# RECORDS TO USE start

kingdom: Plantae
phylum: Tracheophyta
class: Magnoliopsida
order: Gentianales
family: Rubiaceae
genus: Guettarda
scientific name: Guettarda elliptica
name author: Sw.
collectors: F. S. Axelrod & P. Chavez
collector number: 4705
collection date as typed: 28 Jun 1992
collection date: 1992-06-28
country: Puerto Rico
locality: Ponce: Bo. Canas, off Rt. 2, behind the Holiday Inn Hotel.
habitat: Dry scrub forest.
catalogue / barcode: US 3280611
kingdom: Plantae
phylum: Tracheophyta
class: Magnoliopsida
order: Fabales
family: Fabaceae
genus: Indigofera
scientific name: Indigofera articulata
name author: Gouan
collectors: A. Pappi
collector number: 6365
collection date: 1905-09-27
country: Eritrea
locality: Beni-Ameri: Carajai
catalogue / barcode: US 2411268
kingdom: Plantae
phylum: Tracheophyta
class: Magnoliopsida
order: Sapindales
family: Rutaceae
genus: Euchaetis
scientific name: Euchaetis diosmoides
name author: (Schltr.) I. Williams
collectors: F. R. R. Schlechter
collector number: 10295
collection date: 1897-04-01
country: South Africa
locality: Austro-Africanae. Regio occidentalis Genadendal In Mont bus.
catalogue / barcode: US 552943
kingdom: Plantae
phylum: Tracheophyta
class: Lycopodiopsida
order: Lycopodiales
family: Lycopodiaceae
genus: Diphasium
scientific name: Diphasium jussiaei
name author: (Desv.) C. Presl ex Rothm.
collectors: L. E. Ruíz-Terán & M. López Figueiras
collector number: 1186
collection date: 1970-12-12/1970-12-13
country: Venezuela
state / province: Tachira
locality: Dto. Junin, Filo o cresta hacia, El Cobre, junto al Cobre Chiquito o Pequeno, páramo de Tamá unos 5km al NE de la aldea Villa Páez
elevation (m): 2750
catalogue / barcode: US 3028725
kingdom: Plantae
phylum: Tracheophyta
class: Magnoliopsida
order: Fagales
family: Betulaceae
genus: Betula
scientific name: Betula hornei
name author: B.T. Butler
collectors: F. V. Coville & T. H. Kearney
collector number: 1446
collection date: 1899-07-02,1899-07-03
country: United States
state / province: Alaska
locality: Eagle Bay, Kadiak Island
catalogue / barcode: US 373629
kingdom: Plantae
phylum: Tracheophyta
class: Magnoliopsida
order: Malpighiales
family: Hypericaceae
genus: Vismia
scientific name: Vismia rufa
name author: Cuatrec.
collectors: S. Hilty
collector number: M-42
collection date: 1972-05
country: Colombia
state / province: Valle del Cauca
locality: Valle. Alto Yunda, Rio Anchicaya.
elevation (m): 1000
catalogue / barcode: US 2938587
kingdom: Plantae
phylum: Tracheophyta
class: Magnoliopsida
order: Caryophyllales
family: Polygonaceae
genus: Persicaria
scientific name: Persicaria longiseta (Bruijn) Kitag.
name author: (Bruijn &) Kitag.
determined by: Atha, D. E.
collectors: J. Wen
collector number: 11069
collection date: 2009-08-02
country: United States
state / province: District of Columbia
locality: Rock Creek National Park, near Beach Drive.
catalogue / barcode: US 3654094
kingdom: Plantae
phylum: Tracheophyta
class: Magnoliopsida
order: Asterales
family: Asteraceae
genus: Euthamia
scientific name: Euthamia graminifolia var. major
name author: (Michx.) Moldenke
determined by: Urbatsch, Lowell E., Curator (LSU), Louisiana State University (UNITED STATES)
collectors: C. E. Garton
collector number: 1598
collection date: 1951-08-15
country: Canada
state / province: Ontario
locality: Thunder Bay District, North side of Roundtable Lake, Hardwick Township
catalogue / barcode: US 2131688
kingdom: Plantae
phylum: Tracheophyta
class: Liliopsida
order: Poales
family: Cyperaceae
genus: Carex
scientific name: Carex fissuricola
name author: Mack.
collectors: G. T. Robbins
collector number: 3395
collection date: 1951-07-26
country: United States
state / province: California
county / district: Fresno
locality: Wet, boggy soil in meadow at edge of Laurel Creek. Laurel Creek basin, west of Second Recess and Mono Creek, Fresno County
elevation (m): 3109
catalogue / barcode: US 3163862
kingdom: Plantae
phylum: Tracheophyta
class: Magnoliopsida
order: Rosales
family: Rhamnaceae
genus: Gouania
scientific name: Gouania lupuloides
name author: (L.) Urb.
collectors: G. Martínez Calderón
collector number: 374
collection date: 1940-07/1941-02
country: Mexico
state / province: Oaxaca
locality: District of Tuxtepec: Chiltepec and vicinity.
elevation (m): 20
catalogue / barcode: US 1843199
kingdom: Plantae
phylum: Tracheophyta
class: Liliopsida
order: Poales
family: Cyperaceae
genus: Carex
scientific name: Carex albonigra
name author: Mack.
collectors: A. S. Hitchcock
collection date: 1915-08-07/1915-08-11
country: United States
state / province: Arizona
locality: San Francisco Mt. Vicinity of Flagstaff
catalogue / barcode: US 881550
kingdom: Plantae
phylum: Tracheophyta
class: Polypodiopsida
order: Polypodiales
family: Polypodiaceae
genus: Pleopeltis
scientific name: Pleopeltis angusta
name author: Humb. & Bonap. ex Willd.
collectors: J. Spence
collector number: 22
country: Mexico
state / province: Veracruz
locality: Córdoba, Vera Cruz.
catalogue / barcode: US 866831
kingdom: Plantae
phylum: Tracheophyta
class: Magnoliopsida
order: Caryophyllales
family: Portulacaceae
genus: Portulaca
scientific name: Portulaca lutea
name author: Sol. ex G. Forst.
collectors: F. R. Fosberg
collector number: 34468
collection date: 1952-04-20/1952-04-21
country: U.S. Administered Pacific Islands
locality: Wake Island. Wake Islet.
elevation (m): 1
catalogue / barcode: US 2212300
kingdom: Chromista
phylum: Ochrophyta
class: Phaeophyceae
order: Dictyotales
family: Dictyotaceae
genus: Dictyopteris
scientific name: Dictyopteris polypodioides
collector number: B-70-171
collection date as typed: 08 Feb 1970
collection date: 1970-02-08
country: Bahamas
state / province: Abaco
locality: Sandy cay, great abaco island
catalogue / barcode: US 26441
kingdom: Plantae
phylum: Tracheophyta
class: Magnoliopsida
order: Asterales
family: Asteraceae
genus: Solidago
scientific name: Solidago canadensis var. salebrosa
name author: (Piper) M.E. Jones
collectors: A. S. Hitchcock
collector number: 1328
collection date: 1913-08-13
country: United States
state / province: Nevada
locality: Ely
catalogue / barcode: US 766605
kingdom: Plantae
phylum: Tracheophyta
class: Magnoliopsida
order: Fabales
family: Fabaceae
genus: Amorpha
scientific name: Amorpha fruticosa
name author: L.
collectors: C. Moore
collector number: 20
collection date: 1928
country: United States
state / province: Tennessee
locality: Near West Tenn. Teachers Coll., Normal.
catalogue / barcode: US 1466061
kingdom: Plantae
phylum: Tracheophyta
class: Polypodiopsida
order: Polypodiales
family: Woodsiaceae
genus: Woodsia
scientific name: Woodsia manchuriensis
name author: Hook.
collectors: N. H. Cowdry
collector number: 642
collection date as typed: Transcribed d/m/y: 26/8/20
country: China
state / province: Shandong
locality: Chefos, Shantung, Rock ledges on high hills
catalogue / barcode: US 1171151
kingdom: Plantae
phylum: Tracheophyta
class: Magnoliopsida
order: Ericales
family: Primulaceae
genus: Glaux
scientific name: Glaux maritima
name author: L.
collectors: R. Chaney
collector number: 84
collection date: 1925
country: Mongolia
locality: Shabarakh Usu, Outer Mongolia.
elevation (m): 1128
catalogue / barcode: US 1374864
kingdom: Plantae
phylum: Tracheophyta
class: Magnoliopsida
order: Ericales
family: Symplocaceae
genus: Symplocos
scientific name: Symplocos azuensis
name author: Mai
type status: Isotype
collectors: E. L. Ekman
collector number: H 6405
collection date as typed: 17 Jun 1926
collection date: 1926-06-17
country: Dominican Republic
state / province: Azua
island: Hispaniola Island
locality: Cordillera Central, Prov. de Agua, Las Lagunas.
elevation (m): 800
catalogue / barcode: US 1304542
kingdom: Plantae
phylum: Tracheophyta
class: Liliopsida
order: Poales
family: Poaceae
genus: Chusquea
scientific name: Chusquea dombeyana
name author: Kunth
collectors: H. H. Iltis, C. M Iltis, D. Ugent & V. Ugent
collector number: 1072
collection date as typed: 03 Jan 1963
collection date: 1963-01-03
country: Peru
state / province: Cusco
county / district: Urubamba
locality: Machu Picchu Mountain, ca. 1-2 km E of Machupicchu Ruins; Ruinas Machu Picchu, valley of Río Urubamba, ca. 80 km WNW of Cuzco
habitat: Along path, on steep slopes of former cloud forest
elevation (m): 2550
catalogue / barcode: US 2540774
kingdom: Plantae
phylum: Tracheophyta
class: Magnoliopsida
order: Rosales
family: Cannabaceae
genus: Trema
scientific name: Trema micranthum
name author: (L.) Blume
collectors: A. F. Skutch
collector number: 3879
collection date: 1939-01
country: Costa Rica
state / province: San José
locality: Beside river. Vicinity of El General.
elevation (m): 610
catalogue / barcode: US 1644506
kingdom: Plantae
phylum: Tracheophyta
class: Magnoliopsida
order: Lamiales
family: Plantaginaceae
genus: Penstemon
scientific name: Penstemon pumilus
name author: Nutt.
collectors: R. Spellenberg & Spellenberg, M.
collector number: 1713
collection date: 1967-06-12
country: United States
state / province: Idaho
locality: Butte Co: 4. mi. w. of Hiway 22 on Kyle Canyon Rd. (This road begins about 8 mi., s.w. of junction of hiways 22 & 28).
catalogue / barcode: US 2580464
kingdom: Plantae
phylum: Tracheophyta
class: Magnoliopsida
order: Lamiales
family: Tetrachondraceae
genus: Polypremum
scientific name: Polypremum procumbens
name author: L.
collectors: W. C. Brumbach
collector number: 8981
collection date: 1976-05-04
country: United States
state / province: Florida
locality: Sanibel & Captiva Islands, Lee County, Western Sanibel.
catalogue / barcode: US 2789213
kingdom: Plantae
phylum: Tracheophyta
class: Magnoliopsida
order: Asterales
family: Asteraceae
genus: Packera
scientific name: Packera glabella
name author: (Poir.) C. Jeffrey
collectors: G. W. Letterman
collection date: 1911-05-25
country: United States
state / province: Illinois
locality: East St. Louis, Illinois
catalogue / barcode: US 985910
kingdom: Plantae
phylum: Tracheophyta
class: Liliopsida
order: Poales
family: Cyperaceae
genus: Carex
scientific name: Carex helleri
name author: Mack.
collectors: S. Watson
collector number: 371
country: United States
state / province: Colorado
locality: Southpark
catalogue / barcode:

# RECORDS TO USE end

**AIM**:
Retype the data above letter for letter, from the line with "county / district: Urubamba" to the line with "state / province: Florida", including both of those lines.

**RESPONSE BELOW**:
county / district: Urubamba
locality: Machu Picchu Mountain, ca. 1-2 km E of Machupicchu Ruins; Ruinas Machu Picchu, valley of Río Urubamba, ca. 80 km WNW of Cuzco
habitat: Along path, on steep slopes of former cloud forest
elevation (m): 2550
catalogue / barcode: US 2540774
kingdom: Plantae
phylum: Tracheophyta
class: Magnoliopsida
order: Rosales
family: Cannabaceae
genus: Trema
scientific name: Trema micranthum
name author: (L.) Blume
collectors: A. F. Skutch
collector number: 3879
collection date: 1939-01
country: Costa Rica
state / province: San José
locality: Beside river. Vicinity of El General.
elevation (m): 610
catalogue / barcode: US 1644506
kingdom: Plantae
phylum: Tracheophyta
class: Magnoliopsida
order: Lamiales
family: Plantaginaceae
genus: Penstemon
scientific name: Penstemon pumilus
name author: Nutt.
collectors: R. Spellenberg & Spellenberg, M.
collector number: 1713
collection date: 1967-06-12
country: United States
state / province: Idaho
locality: Butte Co: 4. mi. w. of Hiway 22 on Kyle Canyon Rd. (This road begins about 8 mi., s.w. of junction of hiways 22 & 28).
catalogue / barcode: US 2580464
kingdom: Plantae
phylum: Tracheophyta
class: Magnoliopsida
order: Lamiales
family: Tetrachondraceae
genus: Polypremum
scientific name: Polypremum procumbens
name author: L.
collectors: W. C. Brumbach
collector number: 8981
collection date: 1976-05-04
country: United States
state / province: Florida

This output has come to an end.